I am interested in necessary conditions under which the series
$$\sum_{n=0}^\infty A^n \Omega (A^n)^{\top}$$
converges wrt. a submultiplicative matrix norm, where A is diagonalizable and $\Omega$ is positive definite. I believe that the eigenvalues of A must be strictly less than 1, but I am failing to find a reason why.
If the eigenvalues of $A$ are strictly less than $1$, then we have $$ \left\|\sum_{n=0}^\infty A^n \Omega A^{nT}\right\| \leq \sum_{n=0}^\infty \|A^n\| \|\Omega\| \|A^{Tn}\| $$ which converges, since $\lim_{n \to \infty} (\|\Omega\| \|A^{n}\|\|A^{nT}\|)^{1/n} = \rho(A) \rho(A^T) = \rho(A)^2$, where $\rho$ denotes the spectral radius.
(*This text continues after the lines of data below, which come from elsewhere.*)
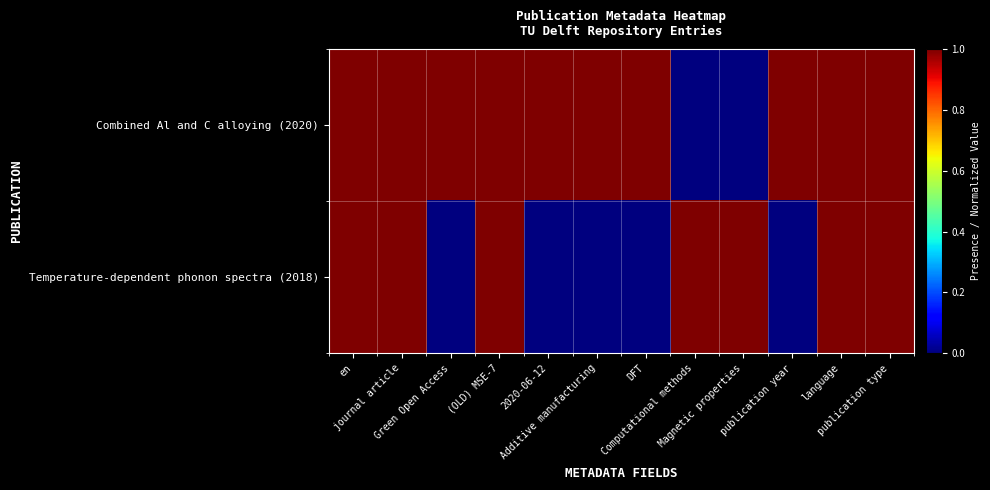

Reading left to right, list all the values displayed in this chart.

Combined Al and C alloying (2020): en=1.0	journal article=1.0	Green Open Access=1.0	(OLD) MSE-7=1.0	2020-06-12=1.0	Additive manufacturing=1.0	DFT=1.0	Computational methods=0.0	Magnetic properties=0.0	publication year=1.0	language=1.0	publication type=1.0
Temperature-dependent phonon spectra (2018): en=1.0	journal article=1.0	Green Open Access=0.0	(OLD) MSE-7=1.0	2020-06-12=0.0	Additive manufacturing=0.0	DFT=0.0	Computational methods=1.0	Magnetic properties=1.0	publication year=0.0	language=1.0	publication type=1.0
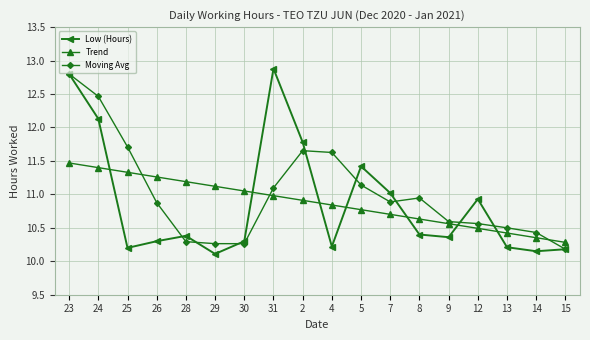

Between which two adjacent categories do Low (Hours) and Trend first intersect?

24 and 25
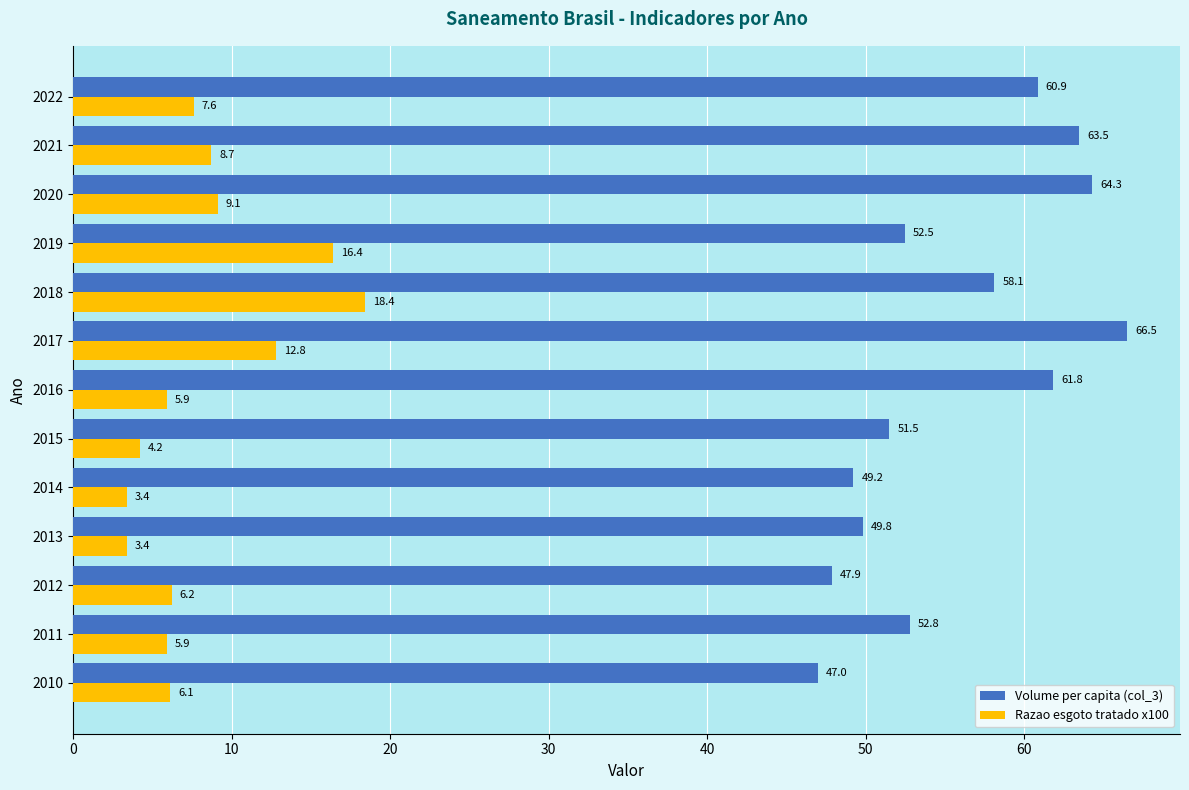

At which category is the sum across all series the highest?

2017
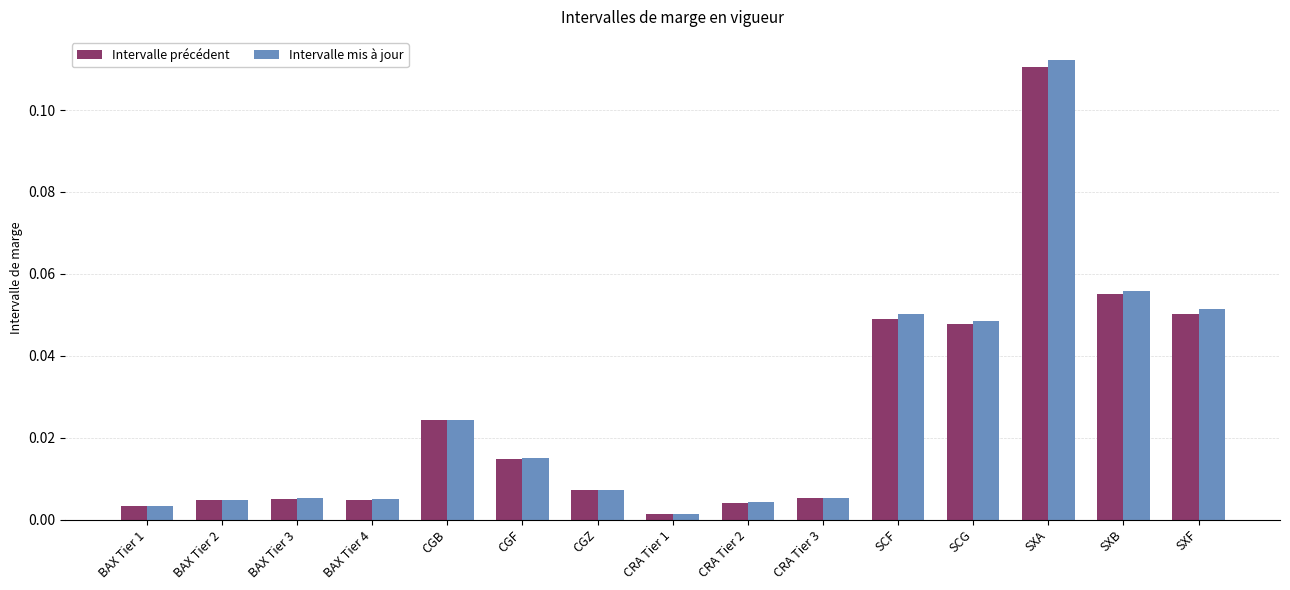

True or false: Intervalle précédent has a value of 0.0 at SXF.

False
On the other hand, if $x$ is a (possibly complex) eigenvector of $A^T = A^*$ with an eigenvalue $\lambda$, with $|\lambda| \geq 1$, then the series $$ x^*\left(\sum_{n=0}^\infty A^n \Omega A^{nT}\right)x = \sum_{n=0}^\infty \bar \lambda^n x^*\Omega \lambda^n x = (x^*Ax) \sum_{n=0}^\infty |\lambda|^{2n} $$ fails to converge. Here, $A^*$ denotes the conjugate-transpose of $A$.
Both of these apply whether or not $A$ is diagonalizable.